The cryoprotective effect of LDL was also observed in combination with trehalose (TLDL), which did not differ from PEY for any parameter (Table 2 and Figure 2), and showed lower results than LDL for FMI (Figure 2). According to these, trehalose addition would not be essential to improve seminal quality when supplementing LDL. However, it has been reported that it is possible to improve post-thaw quality of ovine and bovine sperm by using LDL and trehalose during freezing (Tonieto et al., 2010; Shin-Ae et al., 2012).
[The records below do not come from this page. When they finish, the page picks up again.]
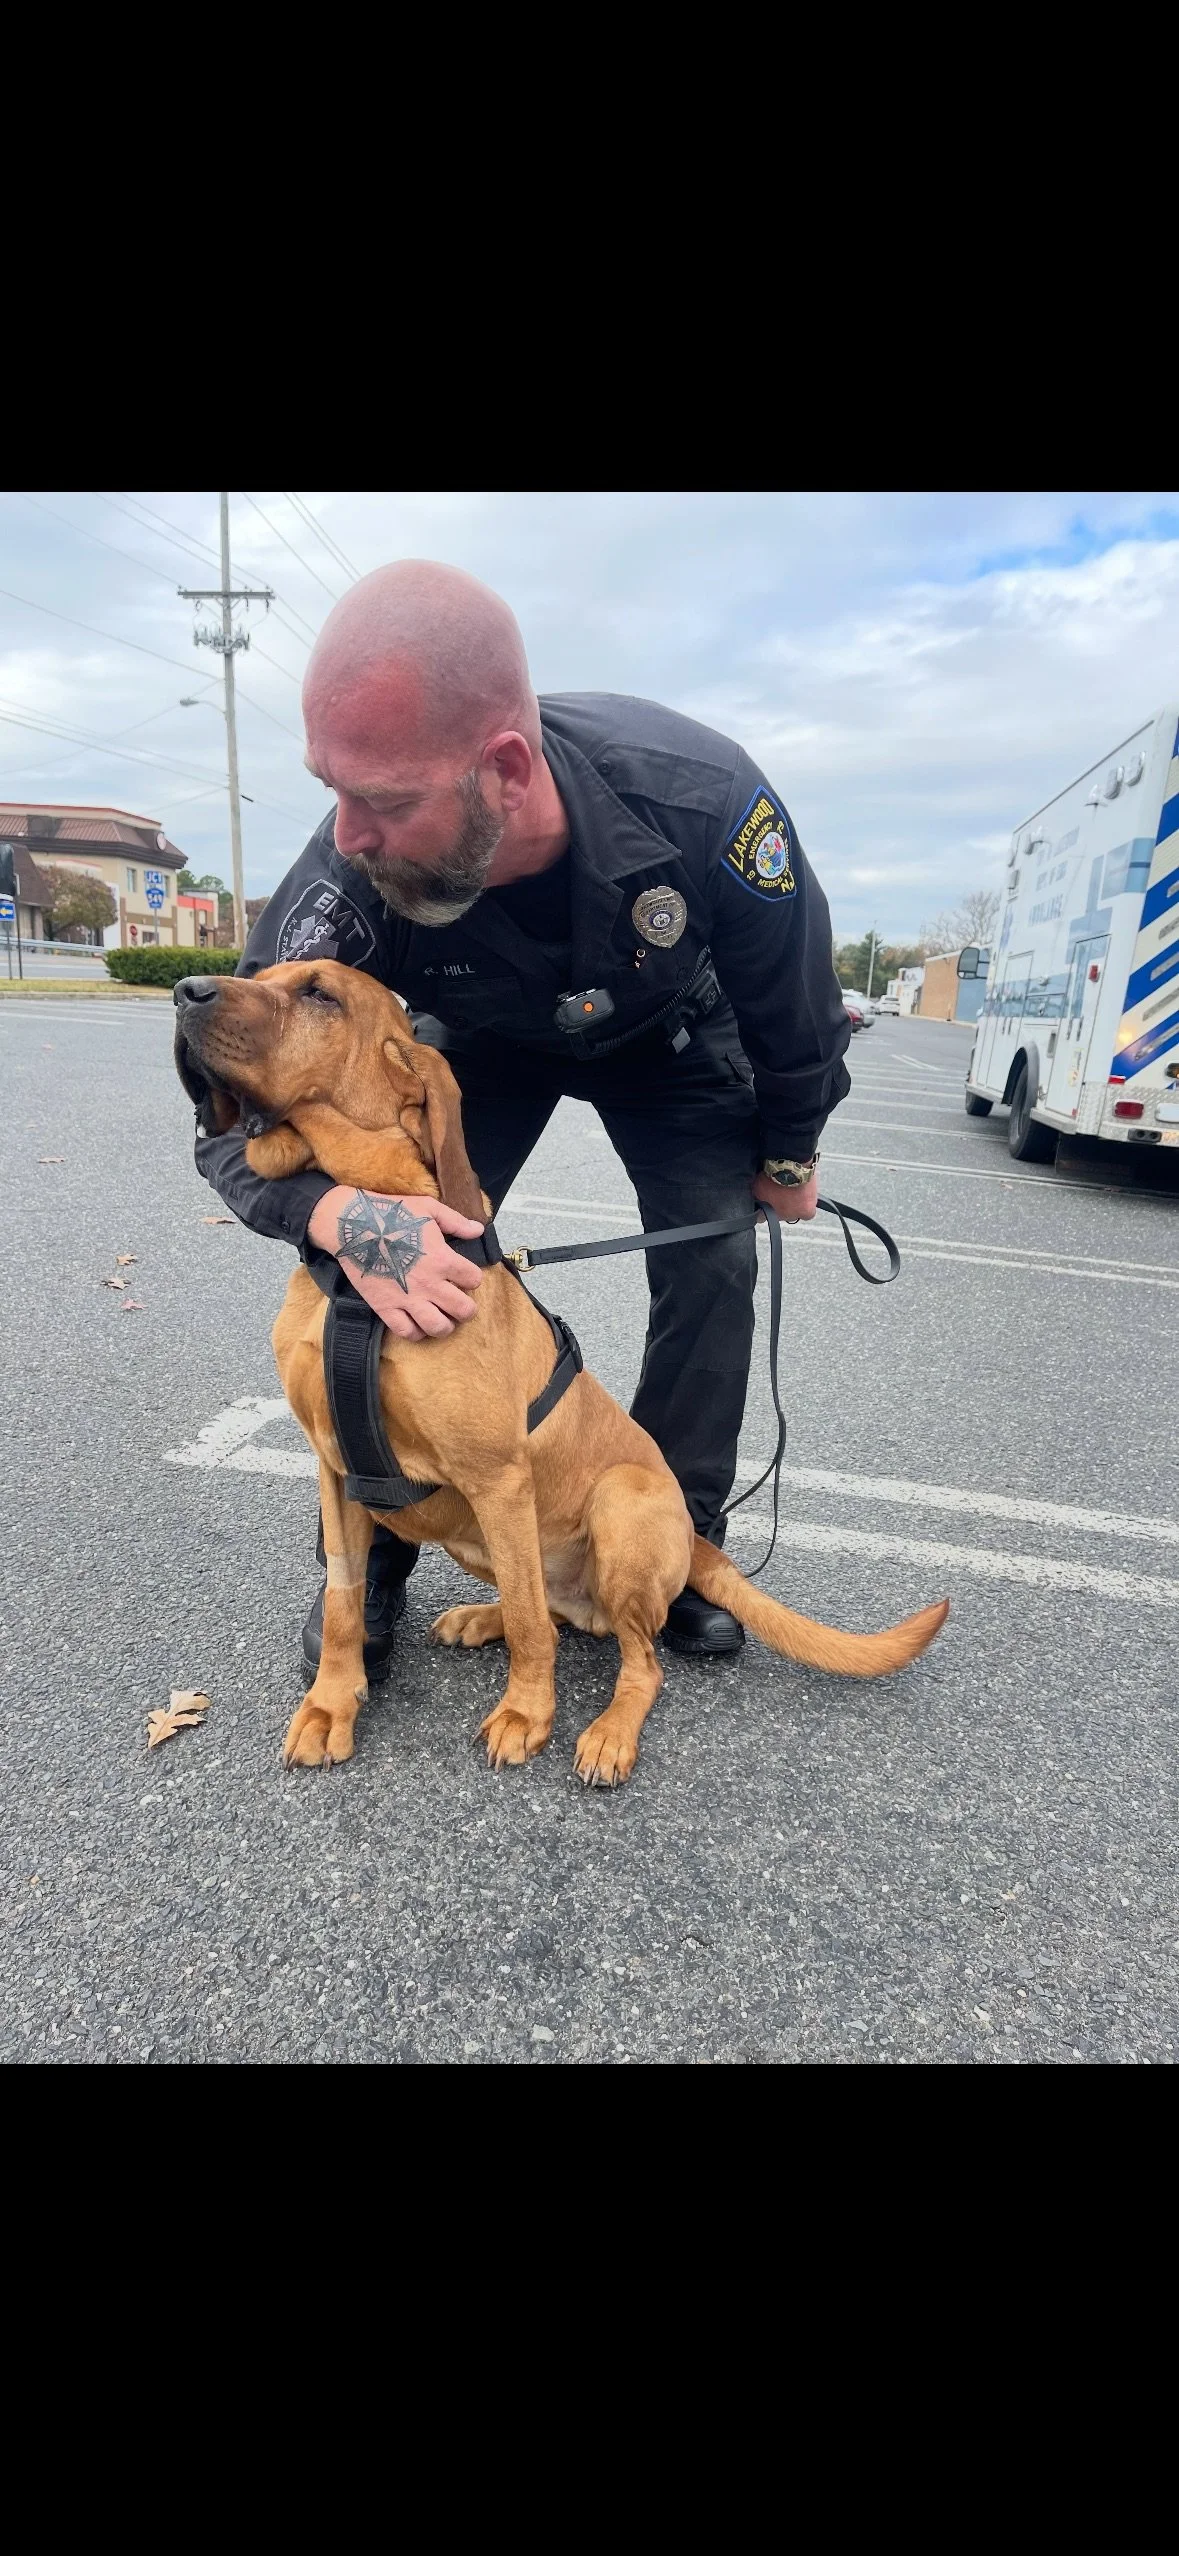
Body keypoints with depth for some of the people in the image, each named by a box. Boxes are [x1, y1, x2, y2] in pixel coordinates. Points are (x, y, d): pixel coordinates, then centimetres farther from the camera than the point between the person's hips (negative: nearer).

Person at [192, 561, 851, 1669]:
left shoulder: (701, 798, -40)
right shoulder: (348, 880, -38)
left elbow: (795, 1003, -20)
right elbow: (235, 1105, -29)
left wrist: (788, 1154, -5)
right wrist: (338, 1211, -52)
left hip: (666, 1031, 1)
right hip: (485, 1040, 0)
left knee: (713, 1266, -11)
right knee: (404, 1261, -13)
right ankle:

Trehalose has been proven to protect proteins and membranes from dehydration (Lins et al., 2004). Although its mechanism of action has not yet been determined, it is thought that it covers layers of water; thus, preventing sperm exposure to ice crystals. This cryoprotective effect was not evident in our results; conversely, the trehalose treatment was the only one showing increased abnormal sperm (Table 2 and Figure 2) although it was used in optimal concentrations (Uysal and Bucak, 2009). The beneficial effects previously observed with the use of trehalose could be due to the simultaneous supplementation with egg yolk in the freezing medium (Hu et al., 2010; Büyükleblebici et al., 2014).
In conclusion, egg yolk could be replaced by centrifuged egg yolk or low-density lipoproteins in the freezing extender for bovine semen. However, since centrifuged egg yolk improves progressive motility of sperm and it is also easier to obtain, it could be considered as a better alternative to replace egg yolk in the freezing extender.